Dataset entries
___

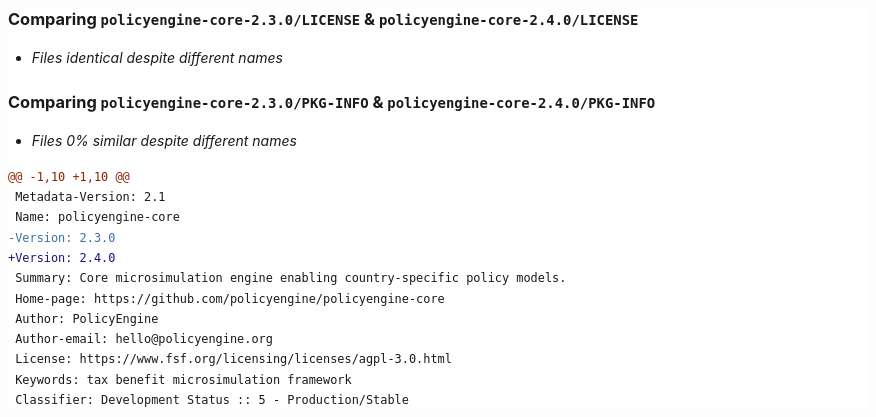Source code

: ### Comparing `policyengine-core-2.3.0/LICENSE` & `policyengine-core-2.4.0/LICENSE`

 * *Files identical despite different names*

### Comparing `policyengine-core-2.3.0/PKG-INFO` & `policyengine-core-2.4.0/PKG-INFO`

 * *Files 0% similar despite different names*

```diff
@@ -1,10 +1,10 @@
 Metadata-Version: 2.1
 Name: policyengine-core
-Version: 2.3.0
+Version: 2.4.0
 Summary: Core microsimulation engine enabling country-specific policy models.
 Home-page: https://github.com/policyengine/policyengine-core
 Author: PolicyEngine
 Author-email: hello@policyengine.org
 License: https://www.fsf.org/licensing/licenses/agpl-3.0.html
 Keywords: tax benefit microsimulation framework
 Classifier: Development Status :: 5 - Production/Stable
```

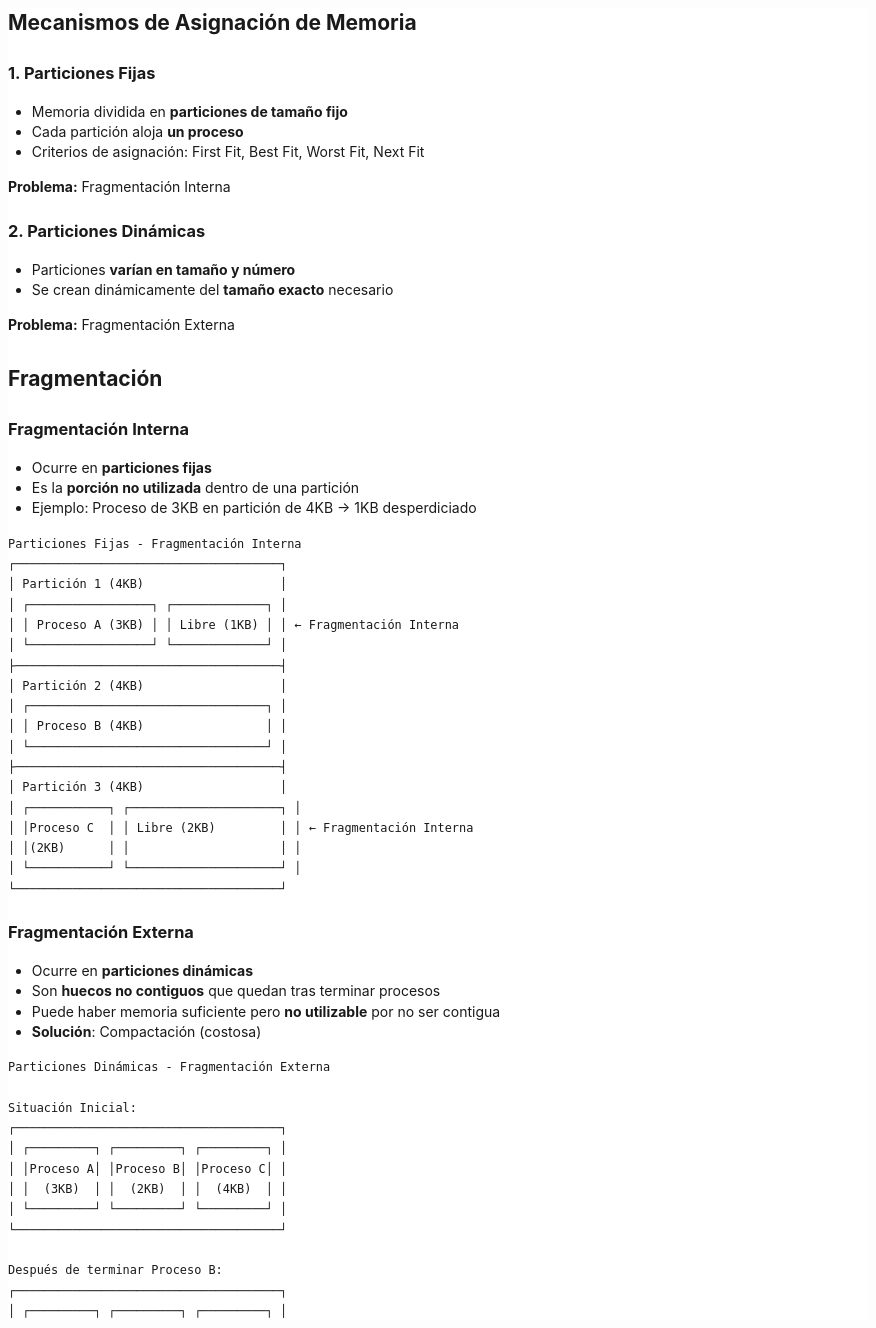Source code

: ## Mecanismos de Asignación de Memoria

### 1. Particiones Fijas
- Memoria dividida en **particiones de tamaño fijo**
- Cada partición aloja **un proceso**
- Criterios de asignación: First Fit, Best Fit, Worst Fit, Next Fit

**Problema:** Fragmentación Interna

### 2. Particiones Dinámicas
- Particiones **varían en tamaño y número**
- Se crean dinámicamente del **tamaño exacto** necesario

**Problema:** Fragmentación Externa

## Fragmentación

### Fragmentación Interna
- Ocurre en **particiones fijas**
- Es la **porción no utilizada** dentro de una partición
- Ejemplo: Proceso de 3KB en partición de 4KB → 1KB desperdiciado

```
Particiones Fijas - Fragmentación Interna
┌─────────────────────────────────────┐
│ Partición 1 (4KB)                   │
│ ┌─────────────────┐ ┌─────────────┐ │
│ │ Proceso A (3KB) │ │ Libre (1KB) │ │ ← Fragmentación Interna
│ └─────────────────┘ └─────────────┘ │
├─────────────────────────────────────┤
│ Partición 2 (4KB)                   │
│ ┌─────────────────────────────────┐ │
│ │ Proceso B (4KB)                 │ │
│ └─────────────────────────────────┘ │
├─────────────────────────────────────┤
│ Partición 3 (4KB)                   │
│ ┌───────────┐ ┌─────────────────────┐ │
│ │Proceso C  │ │ Libre (2KB)         │ │ ← Fragmentación Interna
│ │(2KB)      │ │                     │ │
│ └───────────┘ └─────────────────────┘ │
└─────────────────────────────────────┘
```

### Fragmentación Externa
- Ocurre en **particiones dinámicas**
- Son **huecos no contiguos** que quedan tras terminar procesos
- Puede haber memoria suficiente pero **no utilizable** por no ser contigua
- **Solución**: Compactación (costosa)

```
Particiones Dinámicas - Fragmentación Externa

Situación Inicial:
┌─────────────────────────────────────┐
│ ┌─────────┐ ┌─────────┐ ┌─────────┐ │
│ │Proceso A│ │Proceso B│ │Proceso C│ │
│ │  (3KB)  │ │  (2KB)  │ │  (4KB)  │ │
│ └─────────┘ └─────────┘ └─────────┘ │
└─────────────────────────────────────┘

Después de terminar Proceso B:
┌─────────────────────────────────────┐
│ ┌─────────┐ ┌─────────┐ ┌─────────┐ │
```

___

■ Exercise requirements
If a line in the entries above contains "despite", report it.

■ Task answer
 * *Files identical despite different names*
 * *Files 0% similar despite different names*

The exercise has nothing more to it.